BEGIN EXTRACTED ENTRIES

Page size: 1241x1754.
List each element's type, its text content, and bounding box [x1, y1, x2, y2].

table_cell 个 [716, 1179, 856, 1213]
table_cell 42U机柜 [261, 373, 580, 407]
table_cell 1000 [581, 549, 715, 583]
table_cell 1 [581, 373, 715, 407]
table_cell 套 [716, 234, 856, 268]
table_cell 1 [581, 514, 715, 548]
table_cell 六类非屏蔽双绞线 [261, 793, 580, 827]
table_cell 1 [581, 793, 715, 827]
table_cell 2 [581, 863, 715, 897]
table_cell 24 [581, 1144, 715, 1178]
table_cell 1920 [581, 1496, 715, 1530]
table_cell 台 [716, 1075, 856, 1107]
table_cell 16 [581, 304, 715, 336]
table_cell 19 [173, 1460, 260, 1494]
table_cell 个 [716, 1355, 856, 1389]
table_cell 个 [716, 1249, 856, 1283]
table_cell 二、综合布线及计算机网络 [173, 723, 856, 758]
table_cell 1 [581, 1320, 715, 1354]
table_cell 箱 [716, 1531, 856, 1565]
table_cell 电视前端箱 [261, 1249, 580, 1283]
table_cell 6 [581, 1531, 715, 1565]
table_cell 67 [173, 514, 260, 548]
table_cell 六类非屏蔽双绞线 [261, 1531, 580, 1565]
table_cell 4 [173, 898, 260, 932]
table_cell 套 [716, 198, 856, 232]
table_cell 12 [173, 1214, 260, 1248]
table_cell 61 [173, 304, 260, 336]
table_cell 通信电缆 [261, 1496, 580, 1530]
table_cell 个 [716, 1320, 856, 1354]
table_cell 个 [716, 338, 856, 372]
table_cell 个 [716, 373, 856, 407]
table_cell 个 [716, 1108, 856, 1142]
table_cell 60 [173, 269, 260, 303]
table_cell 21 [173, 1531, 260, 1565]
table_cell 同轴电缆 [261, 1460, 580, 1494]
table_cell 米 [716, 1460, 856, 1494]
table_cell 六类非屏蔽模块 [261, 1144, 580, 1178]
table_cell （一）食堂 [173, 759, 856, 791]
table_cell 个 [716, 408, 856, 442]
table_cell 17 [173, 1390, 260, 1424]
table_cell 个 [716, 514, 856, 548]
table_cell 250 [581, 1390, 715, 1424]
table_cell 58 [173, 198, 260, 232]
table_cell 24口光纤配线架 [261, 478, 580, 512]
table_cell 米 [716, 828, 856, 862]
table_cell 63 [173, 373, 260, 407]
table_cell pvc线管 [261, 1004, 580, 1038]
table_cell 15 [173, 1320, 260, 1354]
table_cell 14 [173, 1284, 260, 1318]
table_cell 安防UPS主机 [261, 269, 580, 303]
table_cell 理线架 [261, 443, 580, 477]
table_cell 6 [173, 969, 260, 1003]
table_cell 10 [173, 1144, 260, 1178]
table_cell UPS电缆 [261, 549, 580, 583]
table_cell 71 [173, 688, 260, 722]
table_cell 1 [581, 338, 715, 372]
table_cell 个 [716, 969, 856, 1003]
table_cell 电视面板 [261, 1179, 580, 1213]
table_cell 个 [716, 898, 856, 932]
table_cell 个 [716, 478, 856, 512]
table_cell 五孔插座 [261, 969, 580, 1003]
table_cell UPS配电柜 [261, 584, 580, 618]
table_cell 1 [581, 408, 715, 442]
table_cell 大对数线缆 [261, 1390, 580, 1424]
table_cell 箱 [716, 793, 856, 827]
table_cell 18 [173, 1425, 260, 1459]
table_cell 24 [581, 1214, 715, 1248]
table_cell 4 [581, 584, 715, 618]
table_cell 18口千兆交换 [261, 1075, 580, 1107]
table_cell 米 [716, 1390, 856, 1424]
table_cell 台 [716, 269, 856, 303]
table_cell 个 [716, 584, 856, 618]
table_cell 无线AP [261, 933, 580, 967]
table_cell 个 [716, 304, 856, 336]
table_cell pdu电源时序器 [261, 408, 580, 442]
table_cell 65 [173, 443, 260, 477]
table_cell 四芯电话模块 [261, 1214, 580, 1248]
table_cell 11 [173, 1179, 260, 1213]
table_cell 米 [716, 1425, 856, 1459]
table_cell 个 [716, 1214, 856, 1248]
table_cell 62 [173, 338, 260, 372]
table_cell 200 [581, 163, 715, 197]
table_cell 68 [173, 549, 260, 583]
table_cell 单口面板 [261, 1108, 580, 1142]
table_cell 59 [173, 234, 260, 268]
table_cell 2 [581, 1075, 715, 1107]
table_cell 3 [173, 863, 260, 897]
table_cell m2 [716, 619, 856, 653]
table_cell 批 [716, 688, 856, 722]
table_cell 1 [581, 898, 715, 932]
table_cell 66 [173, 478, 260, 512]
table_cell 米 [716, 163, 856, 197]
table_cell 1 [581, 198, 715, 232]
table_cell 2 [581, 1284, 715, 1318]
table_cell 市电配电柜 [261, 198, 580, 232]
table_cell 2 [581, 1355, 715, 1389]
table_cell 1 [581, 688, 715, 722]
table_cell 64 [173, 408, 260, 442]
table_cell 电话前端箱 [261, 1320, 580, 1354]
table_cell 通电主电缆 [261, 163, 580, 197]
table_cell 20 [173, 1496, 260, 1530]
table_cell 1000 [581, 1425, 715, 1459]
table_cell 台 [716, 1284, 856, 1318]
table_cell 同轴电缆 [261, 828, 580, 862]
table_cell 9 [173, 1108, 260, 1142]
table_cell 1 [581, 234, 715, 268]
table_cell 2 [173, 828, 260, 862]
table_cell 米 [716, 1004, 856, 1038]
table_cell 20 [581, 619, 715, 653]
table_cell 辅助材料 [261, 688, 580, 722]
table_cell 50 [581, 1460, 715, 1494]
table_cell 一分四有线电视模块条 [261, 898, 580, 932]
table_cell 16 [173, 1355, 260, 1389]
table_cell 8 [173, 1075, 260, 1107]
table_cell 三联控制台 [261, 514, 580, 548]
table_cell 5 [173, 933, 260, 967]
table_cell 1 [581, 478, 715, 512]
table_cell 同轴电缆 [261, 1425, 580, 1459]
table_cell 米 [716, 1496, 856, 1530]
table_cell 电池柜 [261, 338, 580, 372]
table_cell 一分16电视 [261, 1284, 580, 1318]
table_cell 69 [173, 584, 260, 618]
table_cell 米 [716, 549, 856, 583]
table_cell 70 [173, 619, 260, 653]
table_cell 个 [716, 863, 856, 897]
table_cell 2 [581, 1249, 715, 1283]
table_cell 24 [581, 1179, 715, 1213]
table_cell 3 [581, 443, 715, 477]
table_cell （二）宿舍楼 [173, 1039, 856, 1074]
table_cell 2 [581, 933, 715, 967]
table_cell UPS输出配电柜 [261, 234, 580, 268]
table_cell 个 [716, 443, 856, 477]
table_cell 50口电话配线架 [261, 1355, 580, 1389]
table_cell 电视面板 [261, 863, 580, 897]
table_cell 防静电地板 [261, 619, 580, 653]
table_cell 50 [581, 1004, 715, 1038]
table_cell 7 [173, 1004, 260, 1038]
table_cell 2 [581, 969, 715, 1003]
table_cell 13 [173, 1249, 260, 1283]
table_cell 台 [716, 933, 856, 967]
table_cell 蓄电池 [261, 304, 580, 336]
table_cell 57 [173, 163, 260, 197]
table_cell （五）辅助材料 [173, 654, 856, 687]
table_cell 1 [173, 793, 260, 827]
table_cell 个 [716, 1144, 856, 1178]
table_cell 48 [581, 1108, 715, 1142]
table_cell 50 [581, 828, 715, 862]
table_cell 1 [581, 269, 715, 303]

END EXTRACTED ENTRIES

An exact transcription of the entries is needed, complete to the final line.

▸ ANSWER TO THE EXERCISE:
Page size: 1241x1754.
List each element's type, its text content, and bounding box [x1, y1, x2, y2].

table_cell 个 [716, 1179, 856, 1213]
table_cell 42U机柜 [261, 373, 580, 407]
table_cell 1000 [581, 549, 715, 583]
table_cell 1 [581, 373, 715, 407]
table_cell 套 [716, 234, 856, 268]
table_cell 1 [581, 514, 715, 548]
table_cell 六类非屏蔽双绞线 [261, 793, 580, 827]
table_cell 1 [581, 793, 715, 827]
table_cell 2 [581, 863, 715, 897]
table_cell 24 [581, 1144, 715, 1178]
table_cell 1920 [581, 1496, 715, 1530]
table_cell 台 [716, 1075, 856, 1107]
table_cell 16 [581, 304, 715, 336]
table_cell 19 [173, 1460, 260, 1494]
table_cell 个 [716, 1355, 856, 1389]
table_cell 个 [716, 1249, 856, 1283]
table_cell 二、综合布线及计算机网络 [173, 723, 856, 758]
table_cell 1 [581, 1320, 715, 1354]
table_cell 箱 [716, 1531, 856, 1565]
table_cell 电视前端箱 [261, 1249, 580, 1283]
table_cell 6 [581, 1531, 715, 1565]
table_cell 67 [173, 514, 260, 548]
table_cell 六类非屏蔽双绞线 [261, 1531, 580, 1565]
table_cell 4 [173, 898, 260, 932]
table_cell 套 [716, 198, 856, 232]
table_cell 12 [173, 1214, 260, 1248]
table_cell 61 [173, 304, 260, 336]
table_cell 通信电缆 [261, 1496, 580, 1530]
table_cell 个 [716, 1320, 856, 1354]
table_cell 个 [716, 338, 856, 372]
table_cell 个 [716, 373, 856, 407]
table_cell 个 [716, 1108, 856, 1142]
table_cell 60 [173, 269, 260, 303]
table_cell 21 [173, 1531, 260, 1565]
table_cell 同轴电缆 [261, 1460, 580, 1494]
table_cell 米 [716, 1460, 856, 1494]
table_cell 六类非屏蔽模块 [261, 1144, 580, 1178]
table_cell （一）食堂 [173, 759, 856, 791]
table_cell 个 [716, 408, 856, 442]
table_cell 17 [173, 1390, 260, 1424]
table_cell 个 [716, 514, 856, 548]
table_cell 250 [581, 1390, 715, 1424]
table_cell 58 [173, 198, 260, 232]
table_cell 24口光纤配线架 [261, 478, 580, 512]
table_cell 米 [716, 828, 856, 862]
table_cell 63 [173, 373, 260, 407]
table_cell pvc线管 [261, 1004, 580, 1038]
table_cell 15 [173, 1320, 260, 1354]
table_cell 14 [173, 1284, 260, 1318]
table_cell 安防UPS主机 [261, 269, 580, 303]
table_cell 理线架 [261, 443, 580, 477]
table_cell 6 [173, 969, 260, 1003]
table_cell 10 [173, 1144, 260, 1178]
table_cell UPS电缆 [261, 549, 580, 583]
table_cell 71 [173, 688, 260, 722]
table_cell 1 [581, 338, 715, 372]
table_cell 个 [716, 969, 856, 1003]
table_cell 电视面板 [261, 1179, 580, 1213]
table_cell 个 [716, 898, 856, 932]
table_cell 个 [716, 478, 856, 512]
table_cell 五孔插座 [261, 969, 580, 1003]
table_cell UPS配电柜 [261, 584, 580, 618]
table_cell 1 [581, 408, 715, 442]
table_cell 大对数线缆 [261, 1390, 580, 1424]
table_cell 箱 [716, 793, 856, 827]
table_cell 18 [173, 1425, 260, 1459]
table_cell 24 [581, 1214, 715, 1248]
table_cell 4 [581, 584, 715, 618]
table_cell 18口千兆交换 [261, 1075, 580, 1107]
table_cell 米 [716, 1390, 856, 1424]
table_cell 台 [716, 269, 856, 303]
table_cell 个 [716, 584, 856, 618]
table_cell 无线AP [261, 933, 580, 967]
table_cell 个 [716, 304, 856, 336]
table_cell pdu电源时序器 [261, 408, 580, 442]
table_cell 65 [173, 443, 260, 477]
table_cell 四芯电话模块 [261, 1214, 580, 1248]
table_cell 11 [173, 1179, 260, 1213]
table_cell 米 [716, 1425, 856, 1459]
table_cell 个 [716, 1214, 856, 1248]
table_cell 62 [173, 338, 260, 372]
table_cell 200 [581, 163, 715, 197]
table_cell 68 [173, 549, 260, 583]
table_cell 单口面板 [261, 1108, 580, 1142]
table_cell 59 [173, 234, 260, 268]
table_cell 2 [581, 1075, 715, 1107]
table_cell 3 [173, 863, 260, 897]
table_cell m2 [716, 619, 856, 653]
table_cell 批 [716, 688, 856, 722]
table_cell 1 [581, 898, 715, 932]
table_cell 66 [173, 478, 260, 512]
table_cell 米 [716, 163, 856, 197]
table_cell 1 [581, 198, 715, 232]
table_cell 2 [581, 1284, 715, 1318]
table_cell 市电配电柜 [261, 198, 580, 232]
table_cell 2 [581, 1355, 715, 1389]
table_cell 1 [581, 688, 715, 722]
table_cell 64 [173, 408, 260, 442]
table_cell 电话前端箱 [261, 1320, 580, 1354]
table_cell 通电主电缆 [261, 163, 580, 197]
table_cell 20 [173, 1496, 260, 1530]
table_cell 1000 [581, 1425, 715, 1459]
table_cell 台 [716, 1284, 856, 1318]
table_cell 同轴电缆 [261, 828, 580, 862]
table_cell 9 [173, 1108, 260, 1142]
table_cell 1 [581, 234, 715, 268]
table_cell 2 [173, 828, 260, 862]
table_cell 米 [716, 1004, 856, 1038]
table_cell 20 [581, 619, 715, 653]
table_cell 辅助材料 [261, 688, 580, 722]
table_cell 50 [581, 1460, 715, 1494]
table_cell 一分四有线电视模块条 [261, 898, 580, 932]
table_cell 16 [173, 1355, 260, 1389]
table_cell 8 [173, 1075, 260, 1107]
table_cell 三联控制台 [261, 514, 580, 548]
table_cell 5 [173, 933, 260, 967]
table_cell 1 [581, 478, 715, 512]
table_cell 同轴电缆 [261, 1425, 580, 1459]
table_cell 米 [716, 1496, 856, 1530]
table_cell 电池柜 [261, 338, 580, 372]
table_cell 一分16电视 [261, 1284, 580, 1318]
table_cell 69 [173, 584, 260, 618]
table_cell 米 [716, 549, 856, 583]
table_cell 70 [173, 619, 260, 653]
table_cell 个 [716, 863, 856, 897]
table_cell 2 [581, 1249, 715, 1283]
table_cell 24 [581, 1179, 715, 1213]
table_cell 3 [581, 443, 715, 477]
table_cell （二）宿舍楼 [173, 1039, 856, 1074]
table_cell 2 [581, 933, 715, 967]
table_cell UPS输出配电柜 [261, 234, 580, 268]
table_cell 个 [716, 443, 856, 477]
table_cell 50口电话配线架 [261, 1355, 580, 1389]
table_cell 电视面板 [261, 863, 580, 897]
table_cell 防静电地板 [261, 619, 580, 653]
table_cell 50 [581, 1004, 715, 1038]
table_cell 7 [173, 1004, 260, 1038]
table_cell 2 [581, 969, 715, 1003]
table_cell 13 [173, 1249, 260, 1283]
table_cell 台 [716, 933, 856, 967]
table_cell 蓄电池 [261, 304, 580, 336]
table_cell 57 [173, 163, 260, 197]
table_cell （五）辅助材料 [173, 654, 856, 687]
table_cell 1 [173, 793, 260, 827]
table_cell 个 [716, 1144, 856, 1178]
table_cell 48 [581, 1108, 715, 1142]
table_cell 50 [581, 828, 715, 862]
table_cell 1 [581, 269, 715, 303]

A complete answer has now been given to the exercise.